=== Study text ===
# Air wire gp38 drop in power switch



## krogerssolar (Jan 8, 2009)

Hi all I have a gp38-2 drop in board the the power switch has come apart looking to replace it I think it's the main power one. Anyone know what type switch slider is used is it a dpdt on on switch or on off. Also is the p8 sound switch a on on or on off. It failed in a way that's hard to test with a meter. 

Thanks Kevin.


----------



## Michael Glavin (Jan 2, 2009)

Kevin,

Why not send the card back to AirWire for repairs and validation? I have found the charges for repairs to be zero to more than fair IMO. By the time you source a switch or two add shipping and handling your probably plus $15.00. Is it known that the only problem is of the broken switch, board works otherwise?

I have several boards at my shop, I might be able to identify the switch(s).

Michael


----------



## Dick413 (Jan 7, 2008)

Kevin
I just pulled one out of the box. they are the same switch. center common DPDT so it is a on-on


----------



## krogerssolar (Jan 8, 2009)

Thanks Michael this is basically a board I messed up sent it in once and fired an amp on it going to see if I can repair it. Also I could use the switch on some other projects. So if I can't fix it it's not a big deal to me. Thanks for the info.


----------



## krogerssolar (Jan 8, 2009)

Dick thanks for the switch info that helps.


----------



## Greg Elmassian (Jan 3, 2008)

It's a pretty sad state of affairs to have these switches fall apart.

How old is it, and was this caused by physical damage?

If not, I am sure AirWire wants to look at it to see defective parts.

Greg

p.s. oops... see you answered my questions above, damage apparently caused by you... don't know how I missed your posts sorry


----------



## Dick413 (Jan 7, 2008)

Kevin
both switches are part of chg. system they both have to be off to be able to charge battery. as far as i can tell it is a mouser 506-SSA22

have fun dick


----------



## Michael Glavin (Jan 2, 2009)

Kevin,

Couldn't find any identifying marks or p/n #'s on switches, they do appear to be DPDT, ON-ON and as suggested are one and the same switch in both locations.

Seems like a pretty robust SMT switch, how did it come to fail?

Michael


----------



## krogerssolar (Jan 8, 2009)

Hi Michael

Trying to remember what happen all i can remember was i had the board out looking over the power amp that i had just made smoke from and then i noticed one of the covers of the switches was in my hand on my unit the cover is not soldered in place but normally i haven't seen that happen on the few boards i have.


----------



## Greg Elmassian (Jan 3, 2008)

normally the covers are just crimped in place, the guts are plastic, so no way to solder the cover to anything, you don't want the cover soldered to any of the switch contacts.

Is the plastic melted? Maybe a short overheated the contacts in the switch and melted the plastic, releasing the cover.

=== Activity 1 ===
Reproduce the listing below word for word, from its first line through the line containing "өгснөөсанаж байна.".

=== Data under study ===

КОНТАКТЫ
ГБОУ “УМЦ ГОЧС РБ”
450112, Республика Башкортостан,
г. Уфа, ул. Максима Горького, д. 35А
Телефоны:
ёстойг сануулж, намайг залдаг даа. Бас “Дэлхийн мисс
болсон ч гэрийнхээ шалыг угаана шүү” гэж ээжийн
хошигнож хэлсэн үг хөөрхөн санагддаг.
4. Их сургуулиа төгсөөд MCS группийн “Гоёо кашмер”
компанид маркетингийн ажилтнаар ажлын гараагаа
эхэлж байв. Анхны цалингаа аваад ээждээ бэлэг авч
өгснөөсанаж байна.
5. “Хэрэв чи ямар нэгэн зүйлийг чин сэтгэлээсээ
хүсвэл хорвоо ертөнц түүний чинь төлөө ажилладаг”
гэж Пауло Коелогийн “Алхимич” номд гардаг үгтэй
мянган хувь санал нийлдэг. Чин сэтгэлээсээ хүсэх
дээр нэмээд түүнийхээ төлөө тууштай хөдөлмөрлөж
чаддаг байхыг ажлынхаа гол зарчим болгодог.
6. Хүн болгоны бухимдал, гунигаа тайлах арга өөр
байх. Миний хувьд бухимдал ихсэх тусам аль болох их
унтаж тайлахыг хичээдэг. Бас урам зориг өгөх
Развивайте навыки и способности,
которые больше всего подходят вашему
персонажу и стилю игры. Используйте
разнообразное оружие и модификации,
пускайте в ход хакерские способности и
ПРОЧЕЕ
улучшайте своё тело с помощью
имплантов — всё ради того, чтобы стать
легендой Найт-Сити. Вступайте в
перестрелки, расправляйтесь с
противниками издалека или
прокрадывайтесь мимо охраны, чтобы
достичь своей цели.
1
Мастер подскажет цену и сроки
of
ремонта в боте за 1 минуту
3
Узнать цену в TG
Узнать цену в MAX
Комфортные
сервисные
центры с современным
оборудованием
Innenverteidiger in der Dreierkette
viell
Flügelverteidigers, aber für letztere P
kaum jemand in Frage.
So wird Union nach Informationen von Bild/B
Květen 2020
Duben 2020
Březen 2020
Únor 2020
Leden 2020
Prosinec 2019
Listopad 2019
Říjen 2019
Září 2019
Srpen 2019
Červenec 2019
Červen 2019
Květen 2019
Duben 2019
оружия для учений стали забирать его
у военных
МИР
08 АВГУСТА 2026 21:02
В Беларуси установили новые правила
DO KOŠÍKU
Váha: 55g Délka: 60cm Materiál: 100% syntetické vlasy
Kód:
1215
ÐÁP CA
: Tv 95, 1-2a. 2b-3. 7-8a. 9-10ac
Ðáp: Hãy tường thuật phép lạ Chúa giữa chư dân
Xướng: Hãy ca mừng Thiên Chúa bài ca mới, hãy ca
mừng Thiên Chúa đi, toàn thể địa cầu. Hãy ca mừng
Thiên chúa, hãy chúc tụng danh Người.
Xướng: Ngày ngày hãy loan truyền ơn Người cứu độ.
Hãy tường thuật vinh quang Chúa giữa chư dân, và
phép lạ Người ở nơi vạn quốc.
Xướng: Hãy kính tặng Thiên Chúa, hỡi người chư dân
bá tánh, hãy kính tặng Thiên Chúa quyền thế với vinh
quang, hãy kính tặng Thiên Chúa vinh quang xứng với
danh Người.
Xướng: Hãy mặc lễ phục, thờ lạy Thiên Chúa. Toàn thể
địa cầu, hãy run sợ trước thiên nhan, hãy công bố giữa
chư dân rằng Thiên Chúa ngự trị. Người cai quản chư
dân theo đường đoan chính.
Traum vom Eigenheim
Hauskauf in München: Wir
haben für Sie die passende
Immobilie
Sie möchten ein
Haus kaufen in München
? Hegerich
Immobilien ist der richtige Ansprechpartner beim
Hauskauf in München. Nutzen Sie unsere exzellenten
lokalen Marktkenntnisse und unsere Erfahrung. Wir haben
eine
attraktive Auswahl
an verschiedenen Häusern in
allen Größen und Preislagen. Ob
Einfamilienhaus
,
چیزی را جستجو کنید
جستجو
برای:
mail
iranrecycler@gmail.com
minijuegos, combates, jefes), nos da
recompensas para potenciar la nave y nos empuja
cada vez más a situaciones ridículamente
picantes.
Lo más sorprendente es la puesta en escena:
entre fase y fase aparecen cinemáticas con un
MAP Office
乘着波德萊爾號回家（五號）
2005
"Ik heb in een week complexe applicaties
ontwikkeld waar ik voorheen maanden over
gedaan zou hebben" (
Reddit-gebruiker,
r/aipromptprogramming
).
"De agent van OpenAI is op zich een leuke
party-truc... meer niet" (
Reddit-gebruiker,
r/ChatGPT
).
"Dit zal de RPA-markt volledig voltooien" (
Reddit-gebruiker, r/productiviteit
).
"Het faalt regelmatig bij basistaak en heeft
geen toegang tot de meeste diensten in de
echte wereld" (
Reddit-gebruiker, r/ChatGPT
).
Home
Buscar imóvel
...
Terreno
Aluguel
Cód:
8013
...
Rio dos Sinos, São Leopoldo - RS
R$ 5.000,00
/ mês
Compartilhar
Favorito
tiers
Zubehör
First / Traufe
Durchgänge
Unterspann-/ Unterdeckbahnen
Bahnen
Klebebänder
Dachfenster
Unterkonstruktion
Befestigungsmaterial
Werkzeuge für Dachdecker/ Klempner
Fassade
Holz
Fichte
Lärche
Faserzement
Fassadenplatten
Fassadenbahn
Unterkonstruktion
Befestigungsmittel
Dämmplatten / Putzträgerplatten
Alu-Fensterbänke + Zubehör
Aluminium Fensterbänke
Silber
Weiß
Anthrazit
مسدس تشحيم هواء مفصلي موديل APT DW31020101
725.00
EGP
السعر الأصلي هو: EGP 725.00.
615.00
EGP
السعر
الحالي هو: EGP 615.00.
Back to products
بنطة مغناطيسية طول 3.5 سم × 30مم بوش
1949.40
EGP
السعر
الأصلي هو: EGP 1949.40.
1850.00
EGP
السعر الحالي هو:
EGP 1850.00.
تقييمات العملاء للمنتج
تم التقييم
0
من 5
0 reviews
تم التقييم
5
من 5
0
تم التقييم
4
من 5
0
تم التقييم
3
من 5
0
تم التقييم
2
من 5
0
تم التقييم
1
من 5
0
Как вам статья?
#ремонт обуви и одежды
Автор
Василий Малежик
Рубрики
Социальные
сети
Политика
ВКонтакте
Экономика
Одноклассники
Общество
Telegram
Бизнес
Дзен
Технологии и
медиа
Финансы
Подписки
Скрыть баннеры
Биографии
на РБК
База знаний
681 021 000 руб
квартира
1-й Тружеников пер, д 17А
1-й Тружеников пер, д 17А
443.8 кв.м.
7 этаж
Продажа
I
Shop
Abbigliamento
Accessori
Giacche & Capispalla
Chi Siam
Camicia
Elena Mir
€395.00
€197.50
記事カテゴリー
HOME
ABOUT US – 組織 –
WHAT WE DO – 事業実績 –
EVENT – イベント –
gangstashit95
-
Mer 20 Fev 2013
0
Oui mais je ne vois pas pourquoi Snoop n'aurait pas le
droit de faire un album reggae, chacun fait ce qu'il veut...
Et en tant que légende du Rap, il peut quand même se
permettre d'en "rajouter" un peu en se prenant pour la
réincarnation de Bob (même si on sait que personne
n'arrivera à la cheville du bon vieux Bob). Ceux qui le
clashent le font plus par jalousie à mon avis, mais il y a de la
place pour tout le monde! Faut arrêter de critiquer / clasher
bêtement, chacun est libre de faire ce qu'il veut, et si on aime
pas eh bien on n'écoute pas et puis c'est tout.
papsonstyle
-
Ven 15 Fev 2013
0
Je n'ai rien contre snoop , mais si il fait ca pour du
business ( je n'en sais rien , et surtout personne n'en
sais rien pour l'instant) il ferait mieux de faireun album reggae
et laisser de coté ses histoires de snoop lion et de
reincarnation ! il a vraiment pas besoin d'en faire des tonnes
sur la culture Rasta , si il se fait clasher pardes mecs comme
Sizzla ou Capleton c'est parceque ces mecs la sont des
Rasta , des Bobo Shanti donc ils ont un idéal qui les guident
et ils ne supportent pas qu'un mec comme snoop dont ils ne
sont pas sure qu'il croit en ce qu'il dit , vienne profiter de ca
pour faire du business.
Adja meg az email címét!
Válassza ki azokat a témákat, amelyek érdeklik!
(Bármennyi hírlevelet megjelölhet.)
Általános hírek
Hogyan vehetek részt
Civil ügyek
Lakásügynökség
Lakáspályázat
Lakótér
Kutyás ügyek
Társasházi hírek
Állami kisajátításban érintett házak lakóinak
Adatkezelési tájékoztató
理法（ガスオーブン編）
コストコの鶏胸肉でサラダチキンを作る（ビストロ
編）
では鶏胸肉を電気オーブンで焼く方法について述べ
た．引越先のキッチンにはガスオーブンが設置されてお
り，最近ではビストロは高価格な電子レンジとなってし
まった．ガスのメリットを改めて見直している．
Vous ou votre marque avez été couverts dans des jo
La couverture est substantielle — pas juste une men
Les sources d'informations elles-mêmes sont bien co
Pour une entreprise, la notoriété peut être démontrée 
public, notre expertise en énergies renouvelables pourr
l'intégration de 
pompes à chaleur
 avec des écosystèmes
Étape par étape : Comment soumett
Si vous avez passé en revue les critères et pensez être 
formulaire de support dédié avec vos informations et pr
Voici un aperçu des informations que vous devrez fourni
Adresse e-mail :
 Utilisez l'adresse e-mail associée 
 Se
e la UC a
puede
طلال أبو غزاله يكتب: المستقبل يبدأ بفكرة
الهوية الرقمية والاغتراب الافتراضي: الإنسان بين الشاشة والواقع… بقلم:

=== Activity 2 ===
Name every participant who posted in the forum thread.

=== Task solution 1 ===
КОНТАКТЫ
ГБОУ “УМЦ ГОЧС РБ”
450112, Республика Башкортостан,
г. Уфа, ул. Максима Горького, д. 35А
Телефоны:
ёстойг сануулж, намайг залдаг даа. Бас “Дэлхийн мисс
болсон ч гэрийнхээ шалыг угаана шүү” гэж ээжийн
хошигнож хэлсэн үг хөөрхөн санагддаг.
4. Их сургуулиа төгсөөд MCS группийн “Гоёо кашмер”
компанид маркетингийн ажилтнаар ажлын гараагаа
эхэлж байв. Анхны цалингаа аваад ээждээ бэлэг авч
өгснөөсанаж байна.

=== Task solution 2 ===
krogerssolar
Michael Glavin
Dick413
Greg Elmassian